In my neighborhood there is a lab that will develop most all popular films for you, and for a modest surcharge even offers several developer options besides their regular Xtol, plus contrast options. You are still responsible for properly exposing the film. But I've never used this kind of service, and right from the start learned how to develop my own film.
 
Calibrating your own development process seems to be really tedious work which needs real expertise - I think. First of all - to even notice the differences you need to shoot pretty similar things in similar light? Then to analyse the results you need to have some kind of way to measure it correctly. Scanning? Probably no? Darkroom prints? That's another journey.. And the most difficult part: you would need to know what you want before you even have it.

Let's assume that we use the negative for darkroom prints. So - if I use either Tri-X or T-Max, expose those "correctly" and use xtol the way Kodak has described, do I make mistakes that cannot be adjusted when printing? Will I notice after 20 years of shooting that I've destroyed my work by not "calibrating" my development process?

I'm asking this because it creeps me a bit when people say that everything should be calibrated, including fixing times (I thought one can trust the times by fix manufacturer!).
 
If you are having someone else develop your film I'd suggest it won't matter what you shoot. Getting what you want will be hit and miss at best, but you will probably get more consistent results with Tri-X.

Not true - if you work with a good custom/ professional lab. With most other developing services, all bets are off. As with most things, you get what you pay for.
 
In the 1970s, Fred Picker wrote Zone VI newsletters about the perfect negative. He was deeply into the technicalities of developers, agitation, densities, etc. You can read his newsletters if you are interested in some procedures for calibrating your negatives. He was addressing sheet film, but you can apply it to roll film as long as you recognize that your frames can't get individual development time.
 
Is there any film on the market that has nice big clumps of silver like the 1960s 70's Tri-X?

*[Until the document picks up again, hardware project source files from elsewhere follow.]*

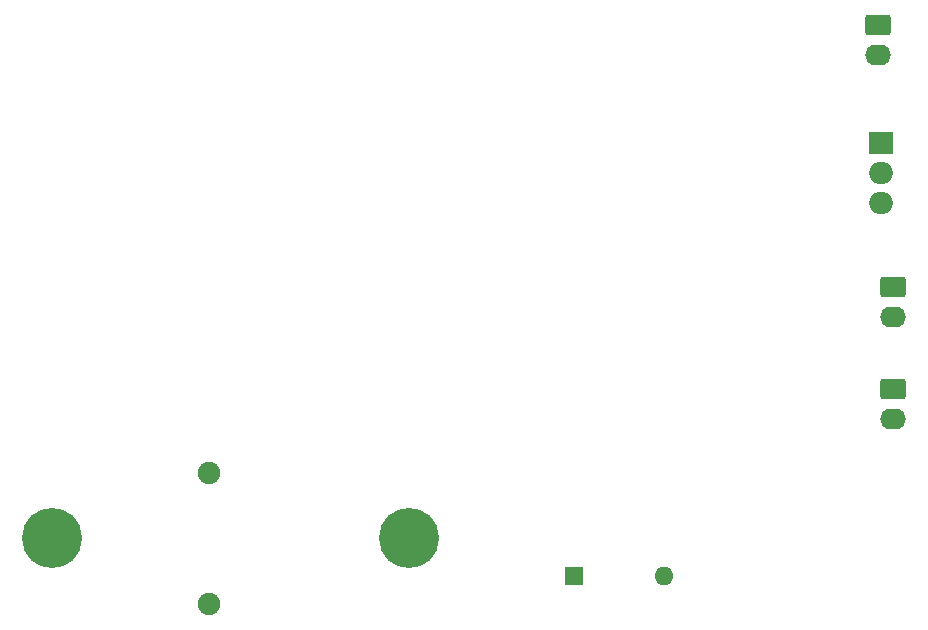
<source format=gbr>
%TF.GenerationSoftware,KiCad,Pcbnew,7.0.10*%
%TF.CreationDate,2024-03-05T16:09:13-06:00*%
%TF.ProjectId,shematic for power and light system,7368656d-6174-4696-9320-666f7220706f,rev?*%
%TF.SameCoordinates,Original*%
%TF.FileFunction,Soldermask,Bot*%
%TF.FilePolarity,Negative*%
%FSLAX46Y46*%
G04 Gerber Fmt 4.6, Leading zero omitted, Abs format (unit mm)*
G04 Created by KiCad (PCBNEW 7.0.10) date 2024-03-05 16:09:13*
%MOMM*%
%LPD*%
G01*
G04 APERTURE LIST*
G04 Aperture macros list*
%AMRoundRect*
0 Rectangle with rounded corners*
0 $1 Rounding radius*
0 $2 $3 $4 $5 $6 $7 $8 $9 X,Y pos of 4 corners*
0 Add a 4 corners polygon primitive as box body*
4,1,4,$2,$3,$4,$5,$6,$7,$8,$9,$2,$3,0*
0 Add four circle primitives for the rounded corners*
1,1,$1+$1,$2,$3*
1,1,$1+$1,$4,$5*
1,1,$1+$1,$6,$7*
1,1,$1+$1,$8,$9*
0 Add four rect primitives between the rounded corners*
20,1,$1+$1,$2,$3,$4,$5,0*
20,1,$1+$1,$4,$5,$6,$7,0*
20,1,$1+$1,$6,$7,$8,$9,0*
20,1,$1+$1,$8,$9,$2,$3,0*%
G04 Aperture macros list end*
%ADD10C,1.905000*%
%ADD11C,5.080000*%
%ADD12R,2.000000X1.905000*%
%ADD13O,2.000000X1.905000*%
%ADD14RoundRect,0.250000X-0.845000X0.620000X-0.845000X-0.620000X0.845000X-0.620000X0.845000X0.620000X0*%
%ADD15O,2.190000X1.740000*%
%ADD16R,1.600000X1.600000*%
%ADD17O,1.600000X1.600000*%
G04 APERTURE END LIST*
D10*
%TO.C,U1*%
X114300000Y-127889000D03*
X114300000Y-116840000D03*
D11*
X131191000Y-122364500D03*
X101015800Y-122364500D03*
%TD*%
D12*
%TO.C,Q1*%
X171223388Y-88891149D03*
D13*
X171223388Y-91431149D03*
X171223388Y-93971149D03*
%TD*%
D14*
%TO.C,+12V1*%
X172221597Y-101099857D03*
D15*
X172221597Y-103639857D03*
%TD*%
D14*
%TO.C,BlueTooth1*%
X170904782Y-78889055D03*
D15*
X170904782Y-81429055D03*
%TD*%
D14*
%TO.C,LED1*%
X172221597Y-109699267D03*
D15*
X172221597Y-112239267D03*
%TD*%
D16*
%TO.C,SW1*%
X145192146Y-125508270D03*
D17*
X152812146Y-125508270D03*
%TD*%
M02*

</source>
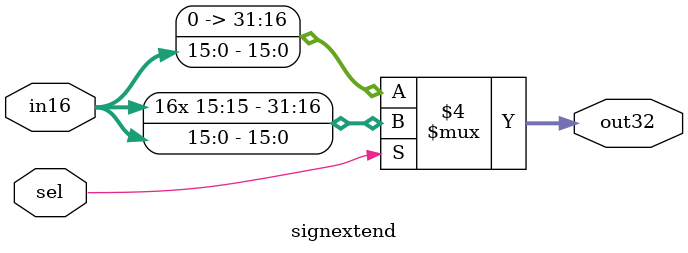
<source format=v>
`timescale 1ns / 1ps


module signextend (in16, sel, out32);
    input [15:0] in16;
    input sel;
    output reg [31:0] out32;
    always @(*)
    begin
    if (sel == 1'b1)
    out32 <= {{16{in16[15]}}, in16};
    else
    begin
    out32 <= {16'b0, in16};
    end
    end
endmodule

</source>
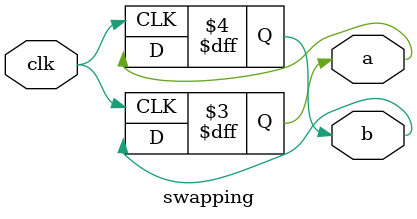
<source format=v>
module swapping(a,b,clk);
input clk;
output reg a,b;
initial
begin;
a=1'b0;
b=1'b1;
end
always@(posedge clk)
begin
a<=b;
b<=a;
end
endmodule

</source>
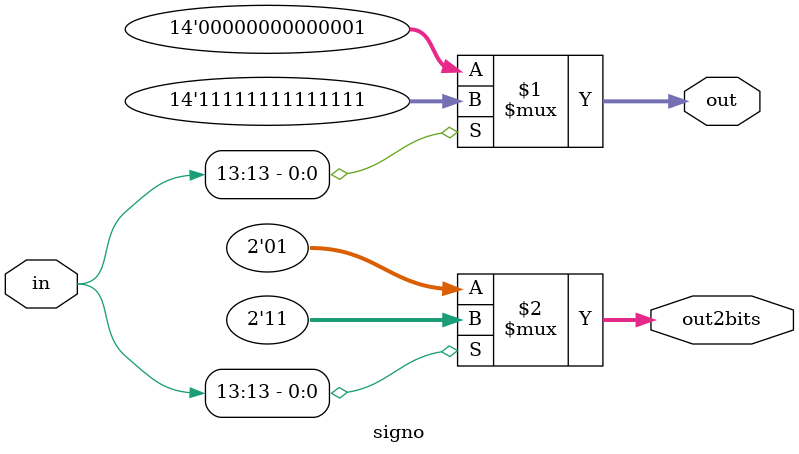
<source format=v>
`timescale 1ns / 1ps

/* Descripción:

Cuando in >= 0 coloca +1 en las salidas.
Cuando in <  0 coloca -1 en las salidas.

La salida out tiene una resolución de R bits (14 por defecto).
La salida out2bits tiene una resolución de 2 bits (el mínimo para definir +-1).

*/


//(* keep_hierarchy = "yes" *) 
module signo #(
   parameter     R   = 14
)
(
    //input clk,rst,
    input  signed [R-1:0] in,        // valor de entrada
    output signed [R-1:0] out,       // +1 o -1 en un cable igual al del entrada
    output signed [  1:0] out2bits   // +1 o -1 en un cable de dos bits
    );
    
    assign out      = in[R-1] ? {R{ 1'b1 }} : {  {R-1{ 1'b0 }} , 1'b1  } ;
    assign out2bits = in[R-1] ?       2'b11 :       2'b01                ;
    
    
endmodule

/* 
Instantiation example:

signo #( .R(14) ) i_signo ( .in( IN ), .out( OUT ) , .out2bits( OUT2 ) );

signo             i_signo ( .in( IN ), .out( OUT ) , .out2bits( OUT2 ) );

*/



</source>
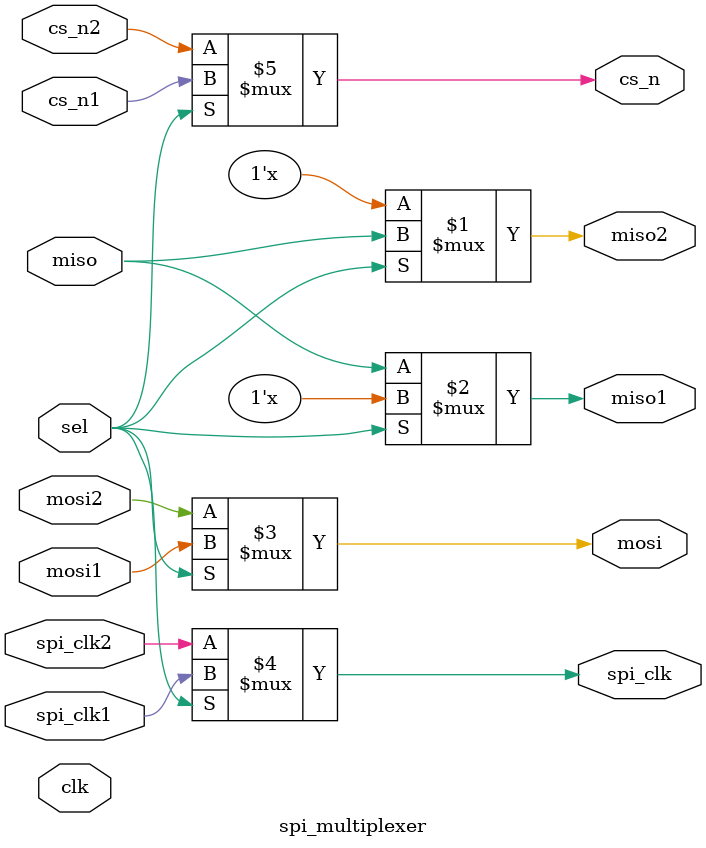
<source format=v>
module spi_multiplexer(
    input wire clk,
    input wire sel,       // Select signal: 1 for module 1, 0 for module 2

    // SPI signals from module 1
    output wire miso1,
    input wire mosi1,
    input wire spi_clk1,
    input wire cs_n1,

    // SPI signals from module 2
    output wire miso2,
    input wire mosi2,
    input wire spi_clk2,
    input wire cs_n2,

    // SPI signals to Zynq-7000
    input wire miso,
    output wire mosi,
    output wire spi_clk,
    output wire cs_n
);

    // Forward SPI signals based on sel signal
    assign miso2 = sel ? miso : 1'bz;
    assign miso1 = sel ? 1'bz : miso;
    assign mosi = sel ? mosi1 : mosi2;
    assign spi_clk = sel ? spi_clk1 : spi_clk2;
    assign cs_n = sel ? cs_n1 : cs_n2;

endmodule

</source>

Not big clumps of grain but Kodak Double X is an old school movie emulsion.
 
What is the point of shooting the film if you don't have some specific application in mind? You have to somehow monitor your progress getting from Point A to B. It's like learning to ride a bicycle. At some point, if you want to learn how to ride a bicycle, you just gotta do it. Sure, there will be some scrapes and bruises; but how else are you going to learn? Buy a light meter and learn how to use it. Take a darkroom class. But if this calibration talk sounds too inconvenient, then don't complain if the results are unpredictable and disappointing. It won't be the fault of the film.
 

If the shutter is not accurate, one needs to get the camera adjusted. Changing the film speed will not fix that problem.
If the light meter is off, it needs to be calibrated or the exposures will be under or over exposed. Changing the film speed would be hit or miss. If one cannot get the light meter corrected with the adjustment screw, it is worth spending less than $100US to get it properly adjusted rather than lossing one photograph after another futzing around.
 

Thanks for this post.
If a lab is half decent, they won't ruin your film, and they will develop your film predictably.
All of which will give you the opportunity to tweak what you do to get the best results from what the lab gives back to you.
Yes, you can refine things further by doing your own developing, but the differences should be fairly subtle. And yes you can add a few more tricks to your toolbox if you have the ability to adjust both your exposure and your development, in tandem.
And of course, if you are reasonably methodical, you can learn to develop film well, and exactly the same way every time. Much like a good lab.
One point though about one of your observations. The discussions about fixing times aren't about calibration - they are about maximizing utility (capacity) and dealing with some special issues like residual dyes that sometimes show up.
The manufacturer's recommendations are sometimes more conservative than necessary.